Julius and Ethel Rosenberg were American communists who were executed on June 19, 1953, on charges of smuggling atomic secrets to the USSR.
Julius was a 35-year-old man and Ethel was his 37-year-old wife. They were executed at New York’s Sing Sing prison. Since Julius’ cell was closer to the execution chamber, he went first. That way Ethel didn’t have to watch her husband pass in front of her cell on his way to the chamber.
Julius was killed on the first shock from the electric chair. Ethel, though, needed five shocks before she died. Neither of them had any final words.

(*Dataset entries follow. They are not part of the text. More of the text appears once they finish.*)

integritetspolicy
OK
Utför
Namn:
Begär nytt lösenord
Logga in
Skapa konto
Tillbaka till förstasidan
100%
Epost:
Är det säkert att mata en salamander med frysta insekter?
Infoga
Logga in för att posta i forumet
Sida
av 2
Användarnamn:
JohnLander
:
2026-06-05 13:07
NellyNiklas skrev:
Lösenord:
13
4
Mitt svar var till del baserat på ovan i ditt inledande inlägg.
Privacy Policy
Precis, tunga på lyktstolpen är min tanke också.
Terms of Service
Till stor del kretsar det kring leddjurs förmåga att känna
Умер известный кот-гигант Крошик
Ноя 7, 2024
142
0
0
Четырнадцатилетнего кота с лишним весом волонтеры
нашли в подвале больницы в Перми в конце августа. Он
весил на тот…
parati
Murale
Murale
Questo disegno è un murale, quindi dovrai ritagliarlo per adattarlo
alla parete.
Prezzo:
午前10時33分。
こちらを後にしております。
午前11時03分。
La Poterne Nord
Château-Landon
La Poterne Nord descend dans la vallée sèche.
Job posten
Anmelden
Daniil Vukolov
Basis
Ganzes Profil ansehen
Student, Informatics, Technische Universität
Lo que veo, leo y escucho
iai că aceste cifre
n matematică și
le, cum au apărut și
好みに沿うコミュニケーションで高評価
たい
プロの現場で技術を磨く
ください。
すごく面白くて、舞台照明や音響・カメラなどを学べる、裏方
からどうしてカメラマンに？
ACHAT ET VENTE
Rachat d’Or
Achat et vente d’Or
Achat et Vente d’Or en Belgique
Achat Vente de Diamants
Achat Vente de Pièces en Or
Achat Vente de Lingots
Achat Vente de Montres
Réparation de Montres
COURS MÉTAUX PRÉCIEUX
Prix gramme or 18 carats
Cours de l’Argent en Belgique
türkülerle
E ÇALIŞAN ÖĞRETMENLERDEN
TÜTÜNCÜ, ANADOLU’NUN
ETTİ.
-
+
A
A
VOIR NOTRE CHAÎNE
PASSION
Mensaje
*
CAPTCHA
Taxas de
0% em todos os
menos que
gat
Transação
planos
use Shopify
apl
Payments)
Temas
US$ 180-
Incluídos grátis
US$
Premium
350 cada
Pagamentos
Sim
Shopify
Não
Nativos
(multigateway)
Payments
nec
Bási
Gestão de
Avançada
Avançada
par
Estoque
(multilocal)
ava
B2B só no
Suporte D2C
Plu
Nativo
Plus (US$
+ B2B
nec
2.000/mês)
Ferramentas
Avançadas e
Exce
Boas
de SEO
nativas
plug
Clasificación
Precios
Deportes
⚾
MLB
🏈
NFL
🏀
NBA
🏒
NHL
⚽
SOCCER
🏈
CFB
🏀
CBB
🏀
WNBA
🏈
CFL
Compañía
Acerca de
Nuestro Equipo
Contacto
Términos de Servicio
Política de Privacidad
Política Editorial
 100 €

In the late 1940s, the US special services were able to crack the Soviet’s secret codes and read their communications. This led to the identification of several spies in the US atomic research program. These spies included Claus Fuchs, a German-born physicist who was working in Britain.
Fuchs had worked with many of the scientists who were involved with the Manhattan Project. He was sending any information he received to the Soviets. It was partly due to his involvement that the Soviets were able to develop their own atomic arsenal just four years after the bombings of Hiroshima and Nagasaki.
Following the trail from Fuchs, the US agents were able to capture David Greenglass. In 1944, Greenglass had been assigned to the Manhattan Project. According to the Times, Greenglass preached the benefits of communism everywhere he went, including Los Alamos.
Greenglass’ sister was Ethel Rosenberg. Greenglass told her that her husband had recruited him to spy for the Soviets. He had sent Julius a sketch and several pages of technical details on the atomic bomb. Federal agents arrested Julius in July of 1950.
Greenglass also testified against his sister to the federal agents. He claimed that she helped Julius with his spying. Later, he would recant. He said that he had implicated his sister in order to keep his wife out of the investigation. He claimed that his wife was more important to him than his sister.
Unlike other spies brought to trial in the US at the time, the Rosenbergs never abandoned their claim of innocence. The judge found both guilty and ordered the death penalty for both in April of 1951. The judge cited the harm they caused to the country as the basis for the death penalty.
Until the 1990s, many claimed that the Rosenbergs had been unfairly convicted. These people felt that the Rosenbergs were innocent and that the US was guilty of anti-Semitism in killing the couple. But in the 1990s, the Venona Project was declassified and all of the Soviet communications that had been decrypted were released to the public.
Morton Sobell, an engineer with General Electric and who had been convicted of spying in 1951, confessed that he had been a spy with Julius.
Alan Dershowitz, the famed American lawyer, stated in 1995 that the Rosenbergs had been both guilty and framed. The reason he said this was because prosecutors in the Rosenberg trial admitted that they relied on weak and false evidence because the Venona files were classified and could not be used in the trial.
There are still doubts about the fairness of the sentence given to Ethel. She does not appear to have assisted her husband in spying. Her only tie to her husband’s crimes was her brother’s slander.
Alexander Feklisov, a retired KGB agent that worked with the atomic spy ring, later confessed that Ethel had nothing to do with the program. Further, Feklisov said that the information they received from Julius had been practically useless.
While the actual damage the Rosenbergs’ caused the US is in doubt, they clearly were motivated by their ideology. They dreamed of a socialist state with no discrimination and were willing to die for it.